Written task. Only the lines containing "help" should appear in the answer, copied from the listing below.

Study material.
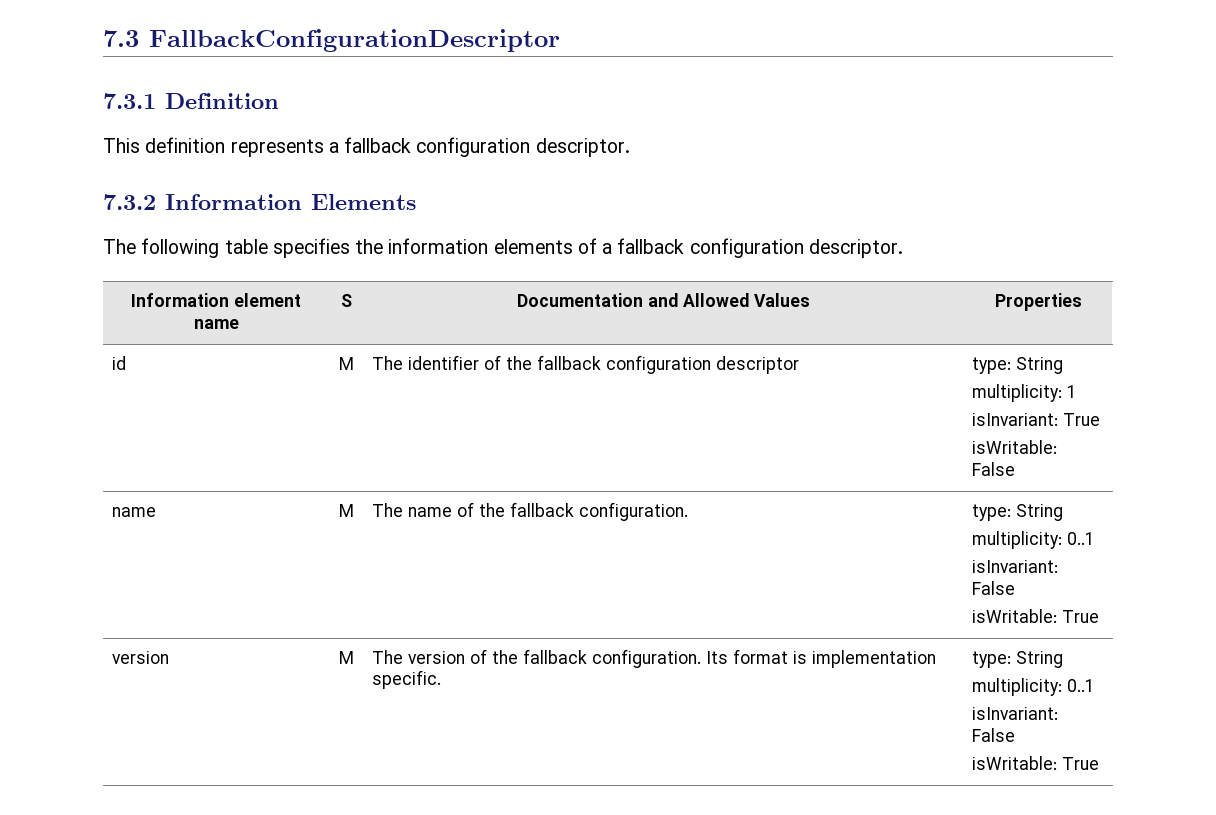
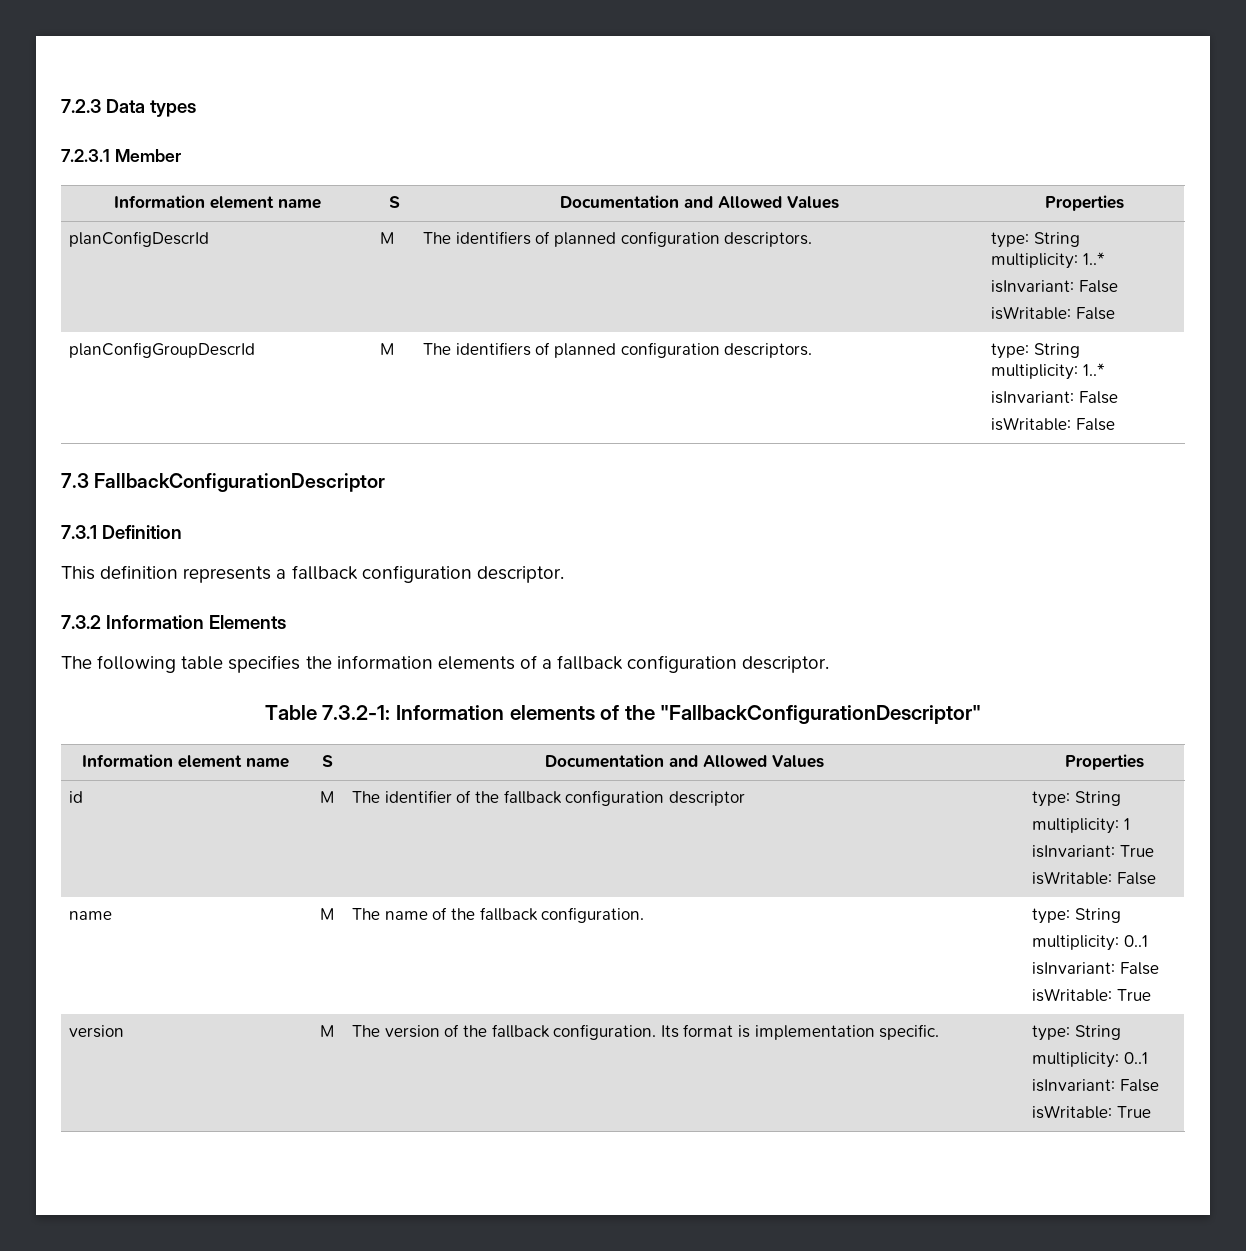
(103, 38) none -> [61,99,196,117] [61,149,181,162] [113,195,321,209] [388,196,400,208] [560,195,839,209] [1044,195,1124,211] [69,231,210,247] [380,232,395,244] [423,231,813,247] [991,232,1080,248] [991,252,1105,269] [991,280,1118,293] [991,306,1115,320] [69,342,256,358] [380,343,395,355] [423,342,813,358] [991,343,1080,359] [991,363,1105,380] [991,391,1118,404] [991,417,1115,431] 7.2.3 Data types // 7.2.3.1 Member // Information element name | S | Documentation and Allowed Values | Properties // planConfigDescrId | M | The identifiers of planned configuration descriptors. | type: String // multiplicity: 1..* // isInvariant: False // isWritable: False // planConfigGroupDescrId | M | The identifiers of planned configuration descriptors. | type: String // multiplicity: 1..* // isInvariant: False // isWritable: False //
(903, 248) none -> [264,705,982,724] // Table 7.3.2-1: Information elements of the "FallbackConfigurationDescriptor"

==

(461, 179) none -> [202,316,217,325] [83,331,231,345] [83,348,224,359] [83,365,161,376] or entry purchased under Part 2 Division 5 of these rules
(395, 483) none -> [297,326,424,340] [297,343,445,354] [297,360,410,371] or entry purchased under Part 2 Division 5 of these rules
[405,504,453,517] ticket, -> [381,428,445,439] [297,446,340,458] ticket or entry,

--

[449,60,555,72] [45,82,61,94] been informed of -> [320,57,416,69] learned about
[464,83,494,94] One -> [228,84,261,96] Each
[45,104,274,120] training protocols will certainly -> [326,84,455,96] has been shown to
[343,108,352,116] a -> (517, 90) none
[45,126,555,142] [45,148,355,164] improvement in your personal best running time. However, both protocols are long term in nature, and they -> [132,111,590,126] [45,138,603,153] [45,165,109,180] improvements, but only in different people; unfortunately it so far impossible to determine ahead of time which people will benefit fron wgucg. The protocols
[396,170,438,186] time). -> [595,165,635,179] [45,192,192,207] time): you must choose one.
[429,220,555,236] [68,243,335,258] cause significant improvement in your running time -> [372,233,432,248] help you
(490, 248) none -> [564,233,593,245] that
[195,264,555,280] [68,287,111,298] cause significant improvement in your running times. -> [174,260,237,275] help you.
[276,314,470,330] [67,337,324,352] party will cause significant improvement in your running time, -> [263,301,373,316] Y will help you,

Solved problem.
[429,220,555,236] [68,243,335,258] cause significant improvement in your running time -> [372,233,432,248] help you
[195,264,555,280] [68,287,111,298] cause significant improvement in your running times. -> [174,260,237,275] help you.
[276,314,470,330] [67,337,324,352] party will cause significant improvement in your running time, -> [263,301,373,316] Y will help you,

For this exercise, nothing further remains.